### Brief
Please return every line in the following data that includes the string "visible".

### Exercise materials
-.-.-
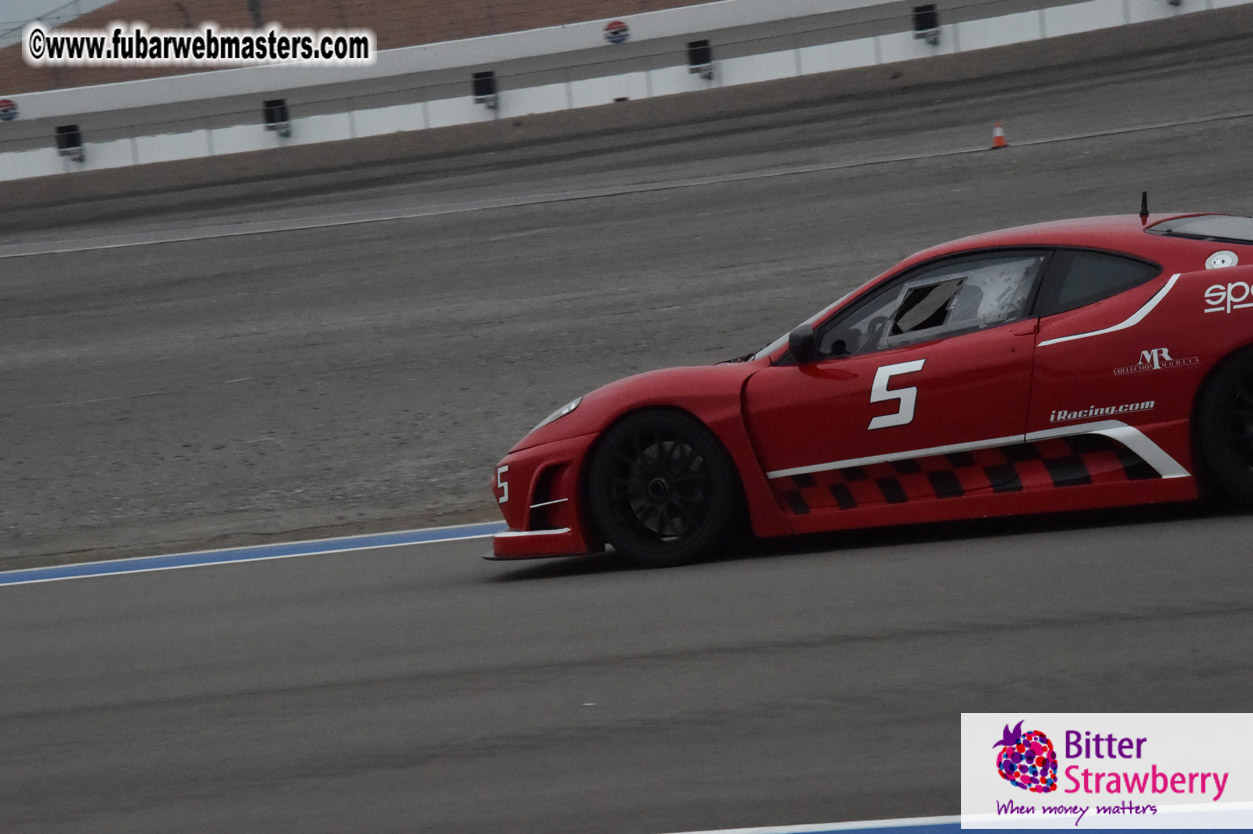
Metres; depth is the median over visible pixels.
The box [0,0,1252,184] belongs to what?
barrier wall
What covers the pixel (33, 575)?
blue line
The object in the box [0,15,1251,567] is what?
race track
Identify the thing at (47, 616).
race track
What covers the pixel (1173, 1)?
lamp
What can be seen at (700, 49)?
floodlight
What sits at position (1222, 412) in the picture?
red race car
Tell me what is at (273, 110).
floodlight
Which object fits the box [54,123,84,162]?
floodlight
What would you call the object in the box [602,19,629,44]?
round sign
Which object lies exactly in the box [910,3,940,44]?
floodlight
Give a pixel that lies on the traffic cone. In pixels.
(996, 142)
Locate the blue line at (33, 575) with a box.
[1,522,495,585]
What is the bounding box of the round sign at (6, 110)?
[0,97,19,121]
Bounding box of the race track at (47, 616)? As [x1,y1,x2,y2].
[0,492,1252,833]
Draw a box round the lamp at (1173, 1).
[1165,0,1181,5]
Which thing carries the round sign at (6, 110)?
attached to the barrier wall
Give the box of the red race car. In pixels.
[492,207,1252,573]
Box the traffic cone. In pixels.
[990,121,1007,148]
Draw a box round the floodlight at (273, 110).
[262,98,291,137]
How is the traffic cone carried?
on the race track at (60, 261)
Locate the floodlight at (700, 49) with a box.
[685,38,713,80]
-.-.-
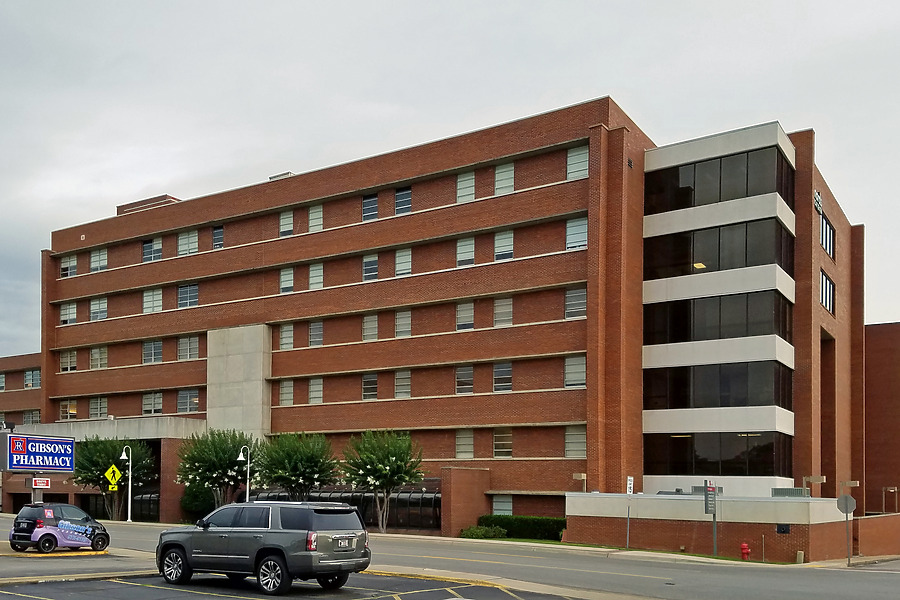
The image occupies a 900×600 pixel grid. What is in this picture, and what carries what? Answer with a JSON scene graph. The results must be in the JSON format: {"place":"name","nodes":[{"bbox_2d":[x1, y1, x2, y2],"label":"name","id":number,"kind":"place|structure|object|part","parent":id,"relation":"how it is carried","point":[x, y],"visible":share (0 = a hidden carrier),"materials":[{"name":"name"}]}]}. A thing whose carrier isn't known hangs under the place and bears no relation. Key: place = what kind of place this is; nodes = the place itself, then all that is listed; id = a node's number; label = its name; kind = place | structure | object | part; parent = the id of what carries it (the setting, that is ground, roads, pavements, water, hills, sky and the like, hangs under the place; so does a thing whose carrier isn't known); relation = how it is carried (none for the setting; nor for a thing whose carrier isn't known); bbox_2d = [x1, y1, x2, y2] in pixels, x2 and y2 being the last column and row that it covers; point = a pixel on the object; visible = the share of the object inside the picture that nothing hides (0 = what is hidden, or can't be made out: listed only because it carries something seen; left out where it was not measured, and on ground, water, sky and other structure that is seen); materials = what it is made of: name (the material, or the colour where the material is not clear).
-.-.-
### Answer below
Metres; depth is the median over visible pixels.
The image occupies a 900×600 pixel grid. What is in this picture, and what carries what? Answer with a JSON scene graph. The results must be in the JSON format: {"place":"name","nodes":[{"bbox_2d":[x1, y1, x2, y2],"label":"name","id":number,"kind":"place|structure|object|part","parent":id,"relation":"how it is carried","point":[x, y],"visible":share (0 = a hidden carrier),"materials":[{"name":"name"}]}]}. A thing whose carrier isn't known hangs under the place and bears no relation. Key: place = what kind of place this is; nodes = the place itself, then all that is listed; id = a node's number; label = its name; kind = place | structure | object | part; parent = the id of what carries it (the setting, that is ground, roads, pavements, water, hills, sky and the like, hangs under the place; so does a thing whose carrier isn't known); relation = how it is carried (none for the setting; nor for a thing whose carrier isn't known); bbox_2d = [x1, y1, x2, y2] in pixels, x2 and y2 being the last column and row that it covers; point = a pixel on the object; visible = the share of the object inside the picture that nothing hides (0 = what is hidden, or can't be made out: listed only because it carries something seen; left out where it was not measured, and on ground, water, sky and other structure that is seen); materials = what it is made of: name (the material, or the colour where the material is not clear).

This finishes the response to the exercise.